Actress Riva Kishan, daughter of Ravi Kishan, is also making her debut with Sharma in the film. Working with a cast that included Khanna, Satish Kaushik, Supriya Pathak, Ananya Khare, Jaya Ojha, Mrunal Jain and Ishtiyak Khan, Sharma felt he would be intimidated being the lone newcomer on set.
“We have been in the same boat,” he said of sharing the experience with Riva. “We both supported each other. I would say it helped. We are part of the same process. It was very comfortable with her, because we were kind of in the same mindset, approaching the character or kind of learning what we have learnt with the director and our workshops.”
With Khanna, his working equation was different. The first day he shot with him, he got nervous, even after working for 10 hours before. The older actor helped him rehearse the dialogues and get ready for the shot.
“I am very fortunate and grateful to him that he made me feel at ease and supported and guided me a lot. When I was part of his inner circle, I think it really benefited me and helped me to achieve what I have, because I really look up to him as an actor,” Sharma explained.
The upcoming film finds Sharma’s character, Pappu Mishra, in a love triangle with Riva Kishan’s Mandira Shukla and Akshaye Khanna’s Baba Bhandari. Mishra is a sensational television reporter who catches the notice of his rival Bhandari.

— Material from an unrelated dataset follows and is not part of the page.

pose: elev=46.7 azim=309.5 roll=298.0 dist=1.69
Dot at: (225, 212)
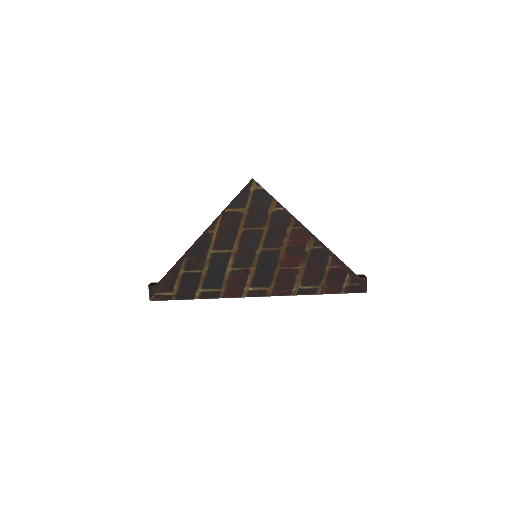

When asked about his preparation for the role, Sharma replied, “For me, I wanted references, so I did see Arnab Goswami sir, I saw Sansani Khez on Zee and all that. As soon as the script came to me, I was like, I’m going to go home and rehearse this. I’m going to shoot it and I’m going to show it to [director Karan Kashyap] sir. He said, keep this, don’t do this, all that minuses and addition was going on.”
He narrated another incident when Kashyap asked him to get into character. The director instructed his young actor to keep his collar up and go out and about, even for professional meetings. Sharma was unsure but stuck with the notes given for his character.
“Now, it obviously made me feel uncomfortable because if you are at a professional meeting, you don’t want to give that vibe [that] you don’t take it seriously,” he recalled. “But all these things, exercises helped me, and we worked on nuances and habits, and shockingly I would like to share is when I went on set, Karan sir said put your collar down. My first day... I said huh? He said, ‘No, dimag ka collar upar kar ke rakh, aur yeh collar neeche kar.’ So I understand where he came from.”
Sharma added that he completely relied on the director’s guidance for the film. It helped that they all planned it out before at a workshop, so nothing was unfamiliar on set. That didn’t mean there was no room for improvisation though.
“I have just surrendered to the director, I didn’t have a thing that I’m coming from this preconceived notion or I have this. I just surrendered,” he said.
All of Kashyap’s notes to train Sharma and Riva proved helpful to both. Though the film is Kashyap's directorial debut, Sharma explained that he had previously been associate director on several big films. “He didn’t really have to go out and get a teacher for me, because he himself has been one in his earlier days,” he said.
In his acting journey, his famous relatives shared some helpful advice as well. While his actress mother told him to have fun and be spontaneous and natural, cousins Siddhant and Shraddha Kapoor, also in the business, gave him some valuable tips.
“We are actually very close-knit,” Sharma said. “But we kind of stay in the same house so I have never really felt that I don’t have a real brother and sister. We talk to each other about basically everything. They are very protective with me and very happy that I signed this film, so they also just said, listen to everyone. A lot of people are going to give you gyan [knowledge], but listen to yourself, listen to your heart. Whatever you think is right, go ahead. You have to find your own journey is what they believed in.”